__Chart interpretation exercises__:
══════════
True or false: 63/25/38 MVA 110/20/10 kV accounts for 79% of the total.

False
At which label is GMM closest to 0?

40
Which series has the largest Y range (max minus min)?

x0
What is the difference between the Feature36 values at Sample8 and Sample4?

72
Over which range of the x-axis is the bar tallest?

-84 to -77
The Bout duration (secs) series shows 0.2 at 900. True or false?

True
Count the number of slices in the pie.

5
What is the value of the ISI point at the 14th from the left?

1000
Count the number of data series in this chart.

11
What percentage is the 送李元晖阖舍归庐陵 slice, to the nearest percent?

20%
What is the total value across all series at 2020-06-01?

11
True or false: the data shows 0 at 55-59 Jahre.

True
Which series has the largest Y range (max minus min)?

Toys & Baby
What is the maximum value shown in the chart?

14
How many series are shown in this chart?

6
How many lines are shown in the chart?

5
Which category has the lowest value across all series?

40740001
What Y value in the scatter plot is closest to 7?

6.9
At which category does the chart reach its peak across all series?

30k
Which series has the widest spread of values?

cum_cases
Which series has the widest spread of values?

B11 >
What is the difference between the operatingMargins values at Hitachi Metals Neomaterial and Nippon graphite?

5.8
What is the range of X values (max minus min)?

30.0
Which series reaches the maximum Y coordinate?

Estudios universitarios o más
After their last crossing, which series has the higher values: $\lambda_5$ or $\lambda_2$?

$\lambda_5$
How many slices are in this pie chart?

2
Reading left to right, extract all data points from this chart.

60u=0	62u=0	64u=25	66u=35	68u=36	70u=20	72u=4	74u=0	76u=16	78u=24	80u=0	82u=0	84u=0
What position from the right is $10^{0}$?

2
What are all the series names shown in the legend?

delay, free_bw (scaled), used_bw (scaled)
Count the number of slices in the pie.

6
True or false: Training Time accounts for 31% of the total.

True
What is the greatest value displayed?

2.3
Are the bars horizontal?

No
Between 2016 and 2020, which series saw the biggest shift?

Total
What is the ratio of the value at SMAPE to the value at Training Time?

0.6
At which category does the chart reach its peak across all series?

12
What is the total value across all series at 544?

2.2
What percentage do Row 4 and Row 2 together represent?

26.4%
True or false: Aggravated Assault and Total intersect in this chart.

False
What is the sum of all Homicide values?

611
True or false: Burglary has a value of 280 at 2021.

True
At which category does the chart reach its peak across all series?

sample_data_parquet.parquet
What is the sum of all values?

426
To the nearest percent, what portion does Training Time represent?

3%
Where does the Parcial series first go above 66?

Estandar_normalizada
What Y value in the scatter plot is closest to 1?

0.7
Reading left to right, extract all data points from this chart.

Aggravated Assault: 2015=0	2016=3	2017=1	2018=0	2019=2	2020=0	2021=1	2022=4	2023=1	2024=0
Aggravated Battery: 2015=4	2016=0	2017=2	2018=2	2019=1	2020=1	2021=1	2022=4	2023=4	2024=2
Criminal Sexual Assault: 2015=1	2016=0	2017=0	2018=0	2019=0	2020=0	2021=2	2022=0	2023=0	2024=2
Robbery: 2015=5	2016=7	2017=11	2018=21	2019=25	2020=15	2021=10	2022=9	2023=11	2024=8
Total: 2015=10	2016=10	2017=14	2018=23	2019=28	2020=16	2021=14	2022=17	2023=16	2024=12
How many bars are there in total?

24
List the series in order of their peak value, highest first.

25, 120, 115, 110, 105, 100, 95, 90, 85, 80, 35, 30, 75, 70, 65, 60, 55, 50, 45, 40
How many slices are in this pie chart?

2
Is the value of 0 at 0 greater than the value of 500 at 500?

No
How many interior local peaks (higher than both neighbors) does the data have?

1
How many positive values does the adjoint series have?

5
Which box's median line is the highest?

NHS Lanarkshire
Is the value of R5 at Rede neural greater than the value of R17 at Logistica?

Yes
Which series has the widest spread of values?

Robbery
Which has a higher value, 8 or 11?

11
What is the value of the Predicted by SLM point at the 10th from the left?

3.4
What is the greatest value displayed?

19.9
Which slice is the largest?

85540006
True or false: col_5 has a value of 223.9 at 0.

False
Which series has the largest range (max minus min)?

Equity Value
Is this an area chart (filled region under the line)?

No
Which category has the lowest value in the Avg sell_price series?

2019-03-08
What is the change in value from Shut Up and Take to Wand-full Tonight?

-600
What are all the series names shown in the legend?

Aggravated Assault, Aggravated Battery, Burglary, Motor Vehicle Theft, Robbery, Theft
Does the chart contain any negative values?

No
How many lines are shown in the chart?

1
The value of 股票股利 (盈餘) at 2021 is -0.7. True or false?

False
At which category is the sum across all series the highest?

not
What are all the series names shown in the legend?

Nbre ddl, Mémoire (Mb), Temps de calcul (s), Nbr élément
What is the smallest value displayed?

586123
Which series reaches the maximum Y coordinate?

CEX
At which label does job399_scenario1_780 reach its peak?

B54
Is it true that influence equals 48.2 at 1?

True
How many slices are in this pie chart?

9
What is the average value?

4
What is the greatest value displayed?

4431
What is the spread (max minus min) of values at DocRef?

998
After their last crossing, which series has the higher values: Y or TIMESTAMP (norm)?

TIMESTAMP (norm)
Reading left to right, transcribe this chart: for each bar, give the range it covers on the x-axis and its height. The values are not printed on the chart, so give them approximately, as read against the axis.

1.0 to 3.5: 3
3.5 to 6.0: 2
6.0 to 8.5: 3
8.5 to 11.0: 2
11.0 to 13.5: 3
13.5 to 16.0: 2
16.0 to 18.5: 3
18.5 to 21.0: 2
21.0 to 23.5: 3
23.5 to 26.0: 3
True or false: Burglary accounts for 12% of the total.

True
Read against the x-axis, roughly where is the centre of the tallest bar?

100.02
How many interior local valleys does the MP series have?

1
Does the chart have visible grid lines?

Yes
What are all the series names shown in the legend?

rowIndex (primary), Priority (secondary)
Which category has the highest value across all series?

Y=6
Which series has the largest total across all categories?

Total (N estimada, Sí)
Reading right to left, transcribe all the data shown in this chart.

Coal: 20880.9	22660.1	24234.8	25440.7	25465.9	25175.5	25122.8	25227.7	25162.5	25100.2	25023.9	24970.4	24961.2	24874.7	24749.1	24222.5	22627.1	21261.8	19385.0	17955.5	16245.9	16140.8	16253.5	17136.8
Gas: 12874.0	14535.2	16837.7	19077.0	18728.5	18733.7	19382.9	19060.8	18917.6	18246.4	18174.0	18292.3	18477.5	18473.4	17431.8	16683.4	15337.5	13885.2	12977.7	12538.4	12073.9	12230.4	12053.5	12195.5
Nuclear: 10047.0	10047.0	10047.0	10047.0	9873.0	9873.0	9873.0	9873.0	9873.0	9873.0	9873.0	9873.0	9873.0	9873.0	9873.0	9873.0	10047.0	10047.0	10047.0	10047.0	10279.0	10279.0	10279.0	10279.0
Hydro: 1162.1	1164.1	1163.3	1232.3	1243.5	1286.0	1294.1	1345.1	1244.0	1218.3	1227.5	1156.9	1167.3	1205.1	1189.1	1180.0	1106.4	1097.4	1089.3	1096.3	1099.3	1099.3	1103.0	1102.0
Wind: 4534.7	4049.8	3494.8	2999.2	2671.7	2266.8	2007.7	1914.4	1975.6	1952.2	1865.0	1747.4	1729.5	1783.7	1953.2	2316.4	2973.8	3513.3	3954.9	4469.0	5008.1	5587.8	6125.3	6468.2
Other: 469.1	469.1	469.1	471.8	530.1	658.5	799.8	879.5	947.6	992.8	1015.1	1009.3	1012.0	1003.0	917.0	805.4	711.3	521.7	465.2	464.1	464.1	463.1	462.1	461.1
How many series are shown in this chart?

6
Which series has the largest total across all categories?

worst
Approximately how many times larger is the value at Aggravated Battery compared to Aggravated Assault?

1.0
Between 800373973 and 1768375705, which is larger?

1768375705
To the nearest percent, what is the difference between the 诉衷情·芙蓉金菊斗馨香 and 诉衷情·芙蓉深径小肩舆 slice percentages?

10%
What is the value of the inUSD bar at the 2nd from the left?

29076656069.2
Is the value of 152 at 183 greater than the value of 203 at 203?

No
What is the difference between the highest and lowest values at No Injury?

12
══════════
__ASSIGNMENT__: Rewrite the records from the start through the line containing "What is the total value across all series at 2020-06-01?", inclusive, swapping "True or false" for "Yes or no" and changing nothing else.

__EXERCISE ANSWER__:
Yes or no: 63/25/38 MVA 110/20/10 kV accounts for 79% of the total.

False
At which label is GMM closest to 0?

40
Which series has the largest Y range (max minus min)?

x0
What is the difference between the Feature36 values at Sample8 and Sample4?

72
Over which range of the x-axis is the bar tallest?

-84 to -77
The Bout duration (secs) series shows 0.2 at 900. Yes or no?

True
Count the number of slices in the pie.

5
What is the value of the ISI point at the 14th from the left?

1000
Count the number of data series in this chart.

11
What percentage is the 送李元晖阖舍归庐陵 slice, to the nearest percent?

20%
What is the total value across all series at 2020-06-01?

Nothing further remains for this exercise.